Tapi sebenarnya bukan hal itu saja yang mengganggu Var. Tidak peduli berapa kali pun dia mencoba mengabaikannya, benaknya tanpa bisa dicegah memikirkan seseorang. Terakhir Var melihatnya, sorot gadis itu begitu sayu. Seolah-olah dirinya hendak dimasukkan lagi dalam kurungan untuk waktu yang lama. Awal saat mengetahui jika dia seorang Putri Burö, Var sudah didera sedikit rasa bersalah karena sempat membiarkannya berhari-hari di jeruji tawanan.

"Var, bagaimana kalau kita keluar mencari makanan hangat? Kau dan aku butuh sup daging mendidih."

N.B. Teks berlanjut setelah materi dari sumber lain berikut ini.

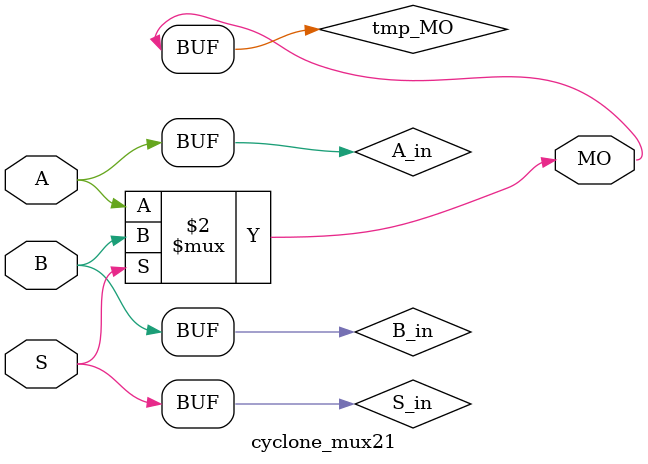
<source format=v>
module cyclone_mux21 (MO, A, B, S);
   input A, B, S;
   output MO;
   wire A_in;
   wire B_in;
   wire S_in;
   buf(A_in, A);
   buf(B_in, B);
   buf(S_in, S);
   wire   tmp_MO;
   specify
      (A => MO) = (0, 0);
      (B => MO) = (0, 0);
      (S => MO) = (0, 0);
   endspecify
   assign tmp_MO = (S_in == 1) ? B_in : A_in;
   buf (MO, tmp_MO);
endmodule
</source>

"Tidak," balas Var pendek. Laki-laki itu melepas sarung tangan lalu melangkah keluar gudang.

Rife tidak menyerah. Dia bersikeras Var harus melonggarkan emosinya sebentar. Semua orang di sekeliling mereka akan terkena imbas jika laki-laki itu tetap uring-uringan.

"Besok! Setidaknya temani aku besok!" Rife tiba-tiba saja mengalungkan lengan kanannya ke bahu Var, tidak peduli delikan tajam yang langsung mengarah padanya. "Aku butuh beberapa tumbuhan herbal karena tabib Emerald menyuruhku rutin memakannya. Rasanya mengerikan sekali."

Var mengatupkan bibir rapat. Diamnya laki-laki itu membuat Rife menyeringai puas. Seburuk apa pun suasana hati Var, dia tidak akan mengabaikan usaha Rife mencapai kesembuhan total—lukanya masih belum sembuh benar.

Tanpa mereka menyadari, Kia berdiri bersandar pada sisi lain bangunan gudang. Iris hijaunya menyorot lurus selama mendengar kicauan Rife. Saat suara kedua laki-laki itu telah menjauh, Kia pun pergi.

***

Hari telah beranjak siang, namun Silvana tidak beranjak sedikit pun dari kamarnya. Gaun tidurnya bahkan masih melekat di tubuh. Jubah serta seragamnya dibiarkan menggantung dekat lemari. Gadis itu sama sekali tidak menyentuhnya lagi sejak kejadian di Harbutari. Silvana juga tidak hadir pada jadwal-jadwal pengajaran. Melihat buku materinya saja, dia tidak berminat.